O impacto do desastre de Mariana na vida dos índios Krenak

Lama tóxica trouxe fim da pesca e caça, alterando drasticamente estilo de vida na aldeia indígena
Para os índios Krenak que vivem às margens do rio Doce, a lama proveniente da mina da Samarco trouxe o fim da pesca e da caça e o ocaso de um estilo de vida. A empresa não responde se há salvação para aquelas águas
por Luísa Torre, Patrik Camporez
“Não fale a palavra Samarco. É amaldiçoada, assim como o rio está amaldiçoado.” O recado veio de um agente da Funai, pouco antes de a reportagem pisar nas aldeias indígenas Krenak, localizadas às margens do rio Doce, no município de Resplendor, em Minas Gerais.

**LINHAS FORNECIDAS:**
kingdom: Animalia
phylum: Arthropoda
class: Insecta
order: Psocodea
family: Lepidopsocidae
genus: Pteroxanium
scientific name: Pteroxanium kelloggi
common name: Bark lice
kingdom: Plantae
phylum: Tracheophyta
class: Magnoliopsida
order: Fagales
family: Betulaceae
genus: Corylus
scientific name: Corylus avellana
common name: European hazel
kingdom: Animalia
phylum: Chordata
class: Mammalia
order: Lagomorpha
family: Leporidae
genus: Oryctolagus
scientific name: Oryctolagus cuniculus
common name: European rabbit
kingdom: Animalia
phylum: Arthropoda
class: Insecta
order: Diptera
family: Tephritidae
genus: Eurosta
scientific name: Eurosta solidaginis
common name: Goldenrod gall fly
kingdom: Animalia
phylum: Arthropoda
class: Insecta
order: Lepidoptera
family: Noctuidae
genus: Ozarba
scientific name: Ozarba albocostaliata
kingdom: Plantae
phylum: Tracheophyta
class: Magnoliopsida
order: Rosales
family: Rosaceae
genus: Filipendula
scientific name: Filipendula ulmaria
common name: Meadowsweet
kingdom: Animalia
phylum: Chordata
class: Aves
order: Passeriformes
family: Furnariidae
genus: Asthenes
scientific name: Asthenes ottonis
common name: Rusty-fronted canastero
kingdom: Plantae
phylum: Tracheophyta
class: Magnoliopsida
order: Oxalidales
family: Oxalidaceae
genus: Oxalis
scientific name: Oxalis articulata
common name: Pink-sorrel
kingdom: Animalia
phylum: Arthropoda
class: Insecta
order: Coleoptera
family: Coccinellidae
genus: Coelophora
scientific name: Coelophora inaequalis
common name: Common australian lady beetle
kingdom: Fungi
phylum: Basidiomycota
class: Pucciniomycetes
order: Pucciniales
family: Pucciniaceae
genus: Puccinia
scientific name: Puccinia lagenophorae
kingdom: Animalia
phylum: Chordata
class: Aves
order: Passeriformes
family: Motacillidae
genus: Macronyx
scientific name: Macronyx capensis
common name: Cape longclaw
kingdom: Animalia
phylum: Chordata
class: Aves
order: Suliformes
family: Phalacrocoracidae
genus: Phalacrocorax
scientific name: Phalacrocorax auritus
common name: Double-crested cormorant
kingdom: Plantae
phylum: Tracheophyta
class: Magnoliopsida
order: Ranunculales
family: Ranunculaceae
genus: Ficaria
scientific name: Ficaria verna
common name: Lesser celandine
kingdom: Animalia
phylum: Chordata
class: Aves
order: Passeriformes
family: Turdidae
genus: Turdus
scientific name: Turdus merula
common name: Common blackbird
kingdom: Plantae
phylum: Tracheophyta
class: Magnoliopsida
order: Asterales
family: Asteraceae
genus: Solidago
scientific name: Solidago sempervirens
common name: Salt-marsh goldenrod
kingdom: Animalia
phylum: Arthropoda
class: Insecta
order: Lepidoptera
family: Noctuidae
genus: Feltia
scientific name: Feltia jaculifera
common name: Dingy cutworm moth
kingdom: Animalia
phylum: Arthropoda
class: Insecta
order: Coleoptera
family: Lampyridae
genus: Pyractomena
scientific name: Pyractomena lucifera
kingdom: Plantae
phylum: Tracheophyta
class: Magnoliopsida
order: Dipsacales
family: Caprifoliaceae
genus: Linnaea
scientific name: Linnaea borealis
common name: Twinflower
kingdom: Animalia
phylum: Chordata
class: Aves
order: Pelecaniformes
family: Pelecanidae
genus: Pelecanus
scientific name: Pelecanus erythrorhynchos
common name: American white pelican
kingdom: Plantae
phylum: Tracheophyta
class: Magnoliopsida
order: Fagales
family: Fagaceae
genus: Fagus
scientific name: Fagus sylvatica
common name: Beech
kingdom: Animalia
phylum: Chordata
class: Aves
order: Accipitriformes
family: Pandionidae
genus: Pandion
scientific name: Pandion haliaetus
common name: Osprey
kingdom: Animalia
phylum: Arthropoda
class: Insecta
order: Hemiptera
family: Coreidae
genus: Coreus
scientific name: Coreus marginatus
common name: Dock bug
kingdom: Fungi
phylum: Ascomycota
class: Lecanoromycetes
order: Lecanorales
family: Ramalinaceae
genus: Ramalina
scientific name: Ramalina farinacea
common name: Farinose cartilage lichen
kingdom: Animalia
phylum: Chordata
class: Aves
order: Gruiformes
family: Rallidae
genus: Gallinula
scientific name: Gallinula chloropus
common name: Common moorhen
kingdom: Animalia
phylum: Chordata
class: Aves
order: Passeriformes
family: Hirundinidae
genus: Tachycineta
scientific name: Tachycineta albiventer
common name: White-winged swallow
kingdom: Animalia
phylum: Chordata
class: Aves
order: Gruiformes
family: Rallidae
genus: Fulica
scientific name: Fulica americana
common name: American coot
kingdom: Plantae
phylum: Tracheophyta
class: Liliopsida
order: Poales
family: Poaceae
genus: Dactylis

**INSTRUÇÕES DE TRABALHO:**
a - Extraia da reportagem sobre os Krenak o trecho que vai de "Lama tóxica trouxe" até "em Minas Gerais.", inclusive, copiando-o sem nenhuma alteração.
b - Responda a estas perguntas com base na reportagem sobre os Krenak:
(i) Em que município ficam as aldeias Krenak visitadas?
(ii) De qual mina veio a lama que chegou ao rio Doce?
(iii) Quem pediu que a palavra Samarco não fosse dita?
c - Dê continuidade à reportagem sobre os Krenak a partir do ponto em que ela termina.
As linhas acima vêm de uma fonte diferente da reportagem sobre os Krenak.

**RESPOSTAS A SEGUIR:**
a -
Lama tóxica trouxe fim da pesca e caça, alterando drasticamente estilo de vida na aldeia indígena
Para os índios Krenak que vivem às margens do rio Doce, a lama proveniente da mina da Samarco trouxe o fim da pesca e da caça e o ocaso de um estilo de vida. A empresa não responde se há salvação para aquelas águas
por Luísa Torre, Patrik Camporez
“Não fale a palavra Samarco. É amaldiçoada, assim como o rio está amaldiçoado.” O recado veio de um agente da Funai, pouco antes de a reportagem pisar nas aldeias indígenas Krenak, localizadas às margens do rio Doce, no município de Resplendor, em Minas Gerais.

b -
(i) No município de Resplendor, em Minas Gerais.
(ii) Da mina da Samarco.
(iii) Um agente da Funai.

c -
Um ano e meio após um mar de lama e rejeitos de minério vazar das barragens de Fundão, em Mariana, a vida às margens do rio Doce se transformou completamente. Se antes caçar, pescar, beber água do rio e irrigar as plantações era parte do dia a dia, as 126 famílias indígenas que viviam da agricultura nas sete aldeias Krenak agora se acostumam a buscar as compras nos supermercados da cidade e a ver, diariamente, caminhões-pipa rodando pelas frágeis estradas de barro, cortando a calmaria. Os sons de galinhas, cachorros e passarinhos se misturam ao vai e vem dos carros e motos que muitos índios aproveitaram para comprar com a indenização paga pela Samarco.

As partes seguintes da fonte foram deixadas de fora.